### PROVIDED RECORDS
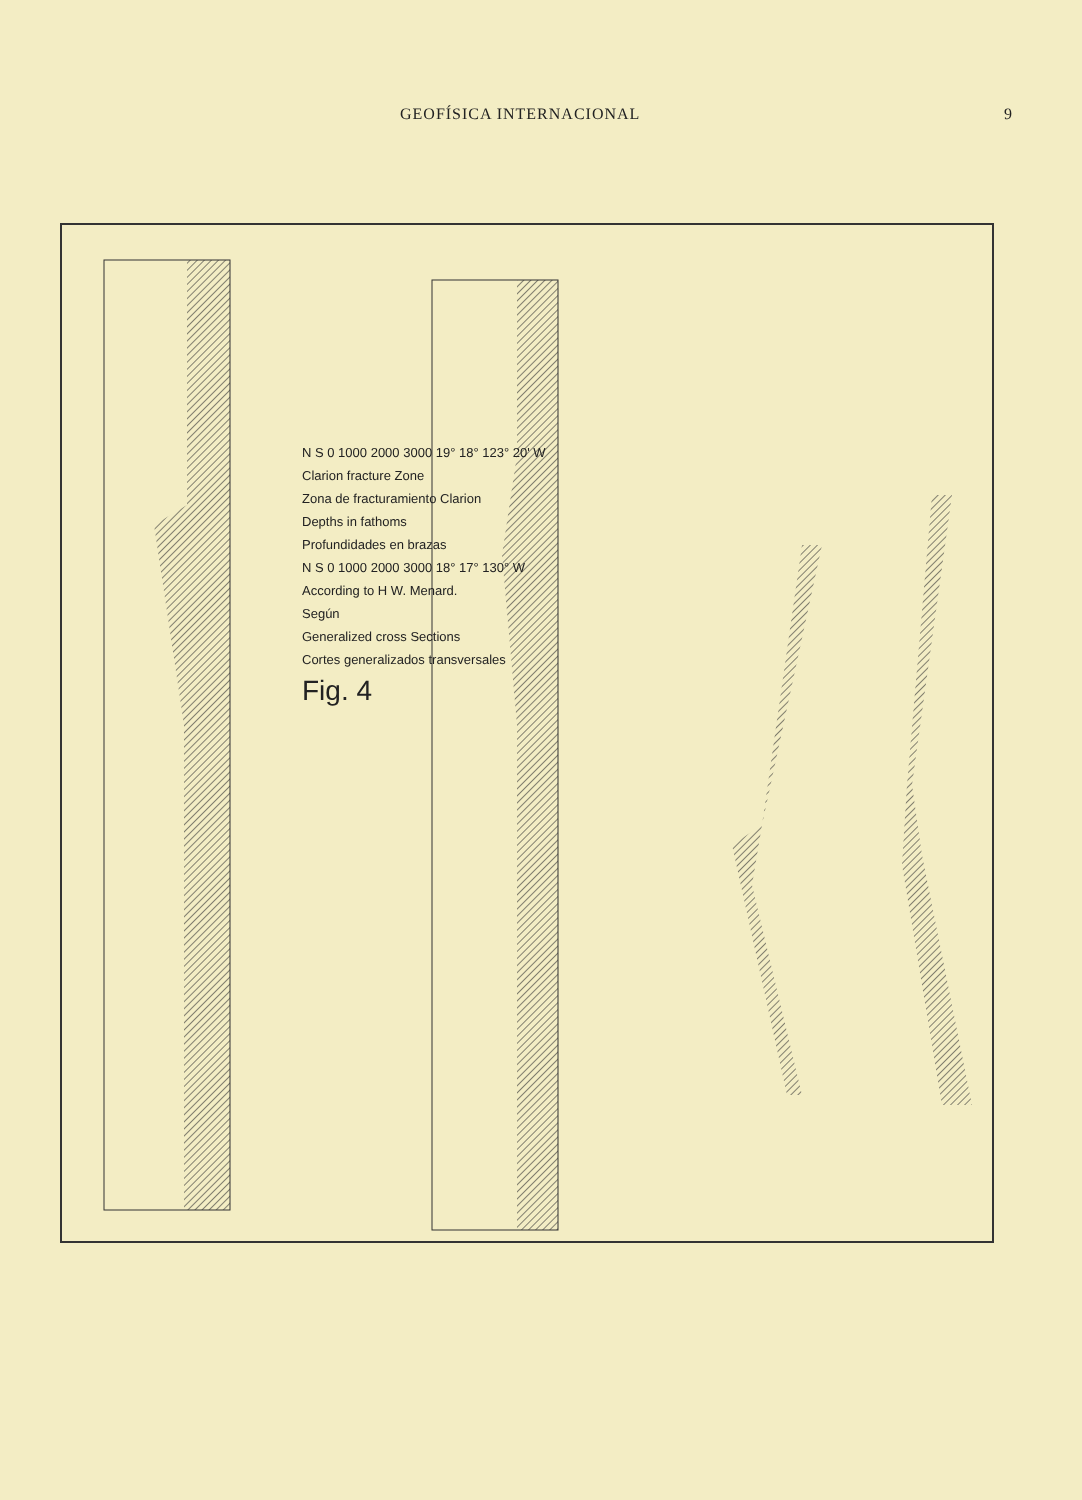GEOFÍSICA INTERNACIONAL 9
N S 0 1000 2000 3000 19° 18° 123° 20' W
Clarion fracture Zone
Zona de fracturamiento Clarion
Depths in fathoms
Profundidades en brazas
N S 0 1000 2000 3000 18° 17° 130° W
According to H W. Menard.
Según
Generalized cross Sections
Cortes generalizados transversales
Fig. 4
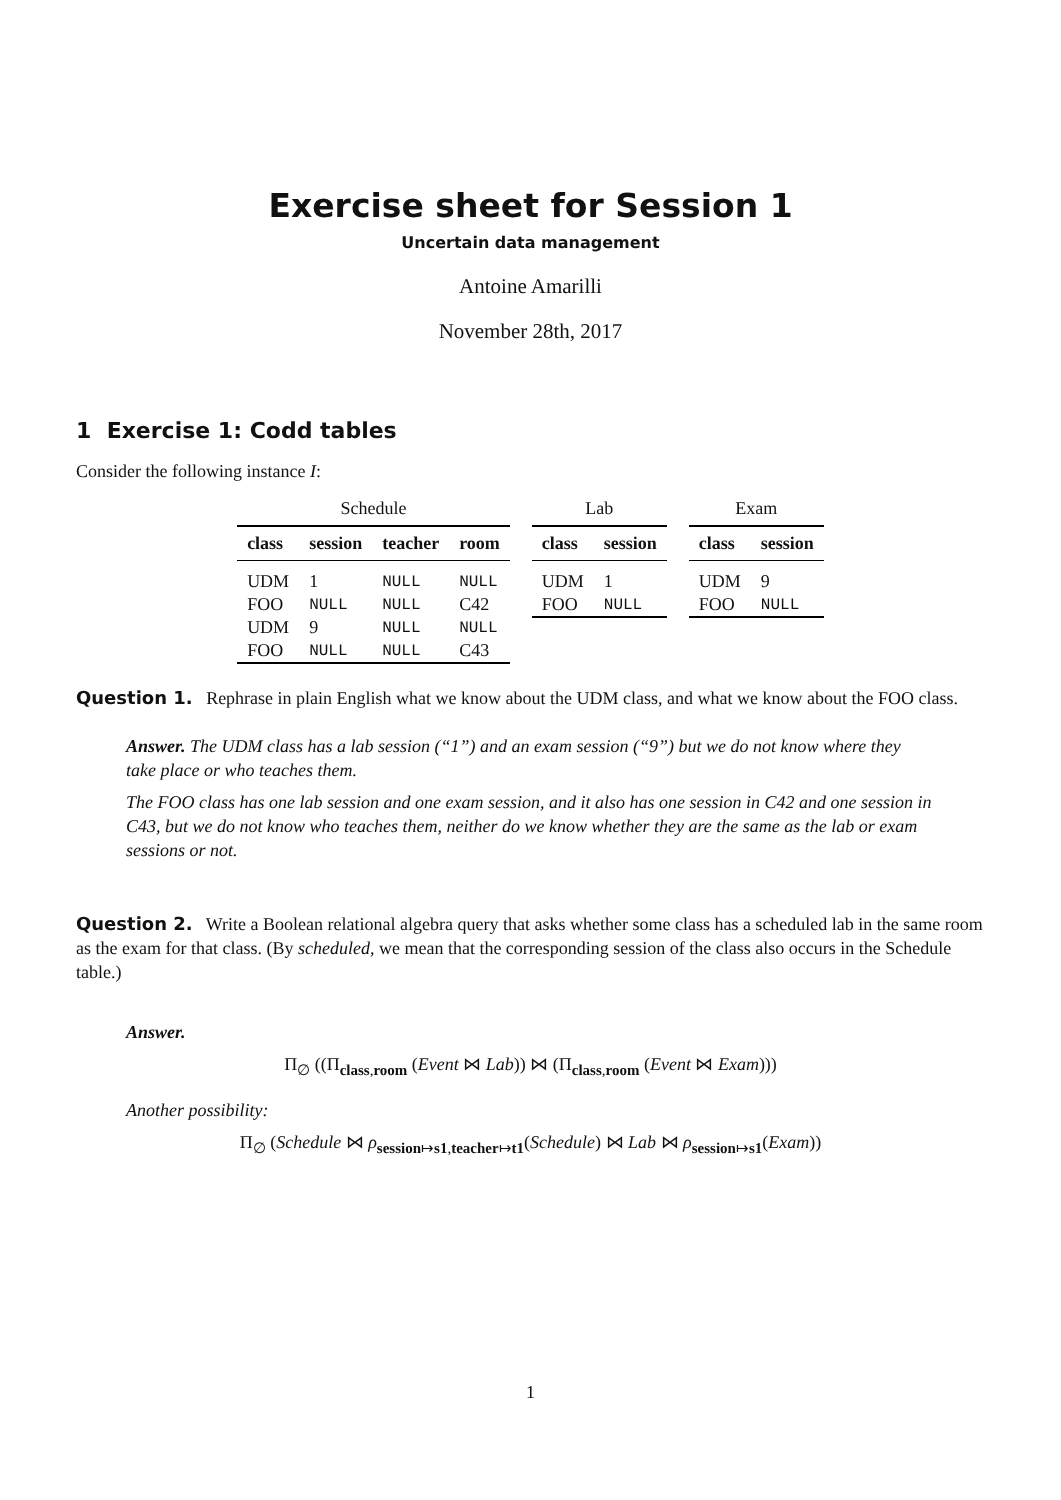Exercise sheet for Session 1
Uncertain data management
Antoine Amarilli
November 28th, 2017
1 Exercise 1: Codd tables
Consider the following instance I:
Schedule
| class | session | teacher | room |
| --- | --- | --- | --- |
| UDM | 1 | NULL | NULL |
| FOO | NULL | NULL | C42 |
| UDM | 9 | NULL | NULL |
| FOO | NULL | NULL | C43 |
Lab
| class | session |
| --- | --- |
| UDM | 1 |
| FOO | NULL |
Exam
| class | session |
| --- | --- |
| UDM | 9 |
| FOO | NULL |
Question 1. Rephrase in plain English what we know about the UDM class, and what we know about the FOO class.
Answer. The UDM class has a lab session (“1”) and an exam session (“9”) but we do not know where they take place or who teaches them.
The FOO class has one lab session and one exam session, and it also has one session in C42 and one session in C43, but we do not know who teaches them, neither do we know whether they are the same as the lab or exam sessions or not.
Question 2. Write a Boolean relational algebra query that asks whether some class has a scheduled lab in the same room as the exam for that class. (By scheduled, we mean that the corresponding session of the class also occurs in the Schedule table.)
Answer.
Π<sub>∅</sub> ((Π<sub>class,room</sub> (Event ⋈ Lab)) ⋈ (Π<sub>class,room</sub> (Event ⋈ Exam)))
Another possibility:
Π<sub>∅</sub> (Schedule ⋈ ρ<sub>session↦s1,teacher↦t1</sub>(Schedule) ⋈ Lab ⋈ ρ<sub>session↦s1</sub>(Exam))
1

### WORK ORDER
Without carrying over any picture, retype the records above word for word.

### SOLUTION
GEOFÍSICA INTERNACIONAL 9
N S 0 1000 2000 3000 19° 18° 123° 20' W
Clarion fracture Zone
Zona de fracturamiento Clarion
Depths in fathoms
Profundidades en brazas
N S 0 1000 2000 3000 18° 17° 130° W
According to H W. Menard.
Según
Generalized cross Sections
Cortes generalizados transversales
Fig. 4
Exercise sheet for Session 1
Uncertain data management
Antoine Amarilli
November 28th, 2017
1 Exercise 1: Codd tables
Consider the following instance I:
Schedule
| class | session | teacher | room |
| --- | --- | --- | --- |
| UDM | 1 | NULL | NULL |
| FOO | NULL | NULL | C42 |
| UDM | 9 | NULL | NULL |
| FOO | NULL | NULL | C43 |
Lab
| class | session |
| --- | --- |
| UDM | 1 |
| FOO | NULL |
Exam
| class | session |
| --- | --- |
| UDM | 9 |
| FOO | NULL |
Question 1. Rephrase in plain English what we know about the UDM class, and what we know about the FOO class.
Answer. The UDM class has a lab session (“1”) and an exam session (“9”) but we do not know where they take place or who teaches them.
The FOO class has one lab session and one exam session, and it also has one session in C42 and one session in C43, but we do not know who teaches them, neither do we know whether they are the same as the lab or exam sessions or not.
Question 2. Write a Boolean relational algebra query that asks whether some class has a scheduled lab in the same room as the exam for that class. (By scheduled, we mean that the corresponding session of the class also occurs in the Schedule table.)
Answer.
Π<sub>∅</sub> ((Π<sub>class,room</sub> (Event ⋈ Lab)) ⋈ (Π<sub>class,room</sub> (Event ⋈ Exam)))
Another possibility:
Π<sub>∅</sub> (Schedule ⋈ ρ<sub>session↦s1,teacher↦t1</sub>(Schedule) ⋈ Lab ⋈ ρ<sub>session↦s1</sub>(Exam))
1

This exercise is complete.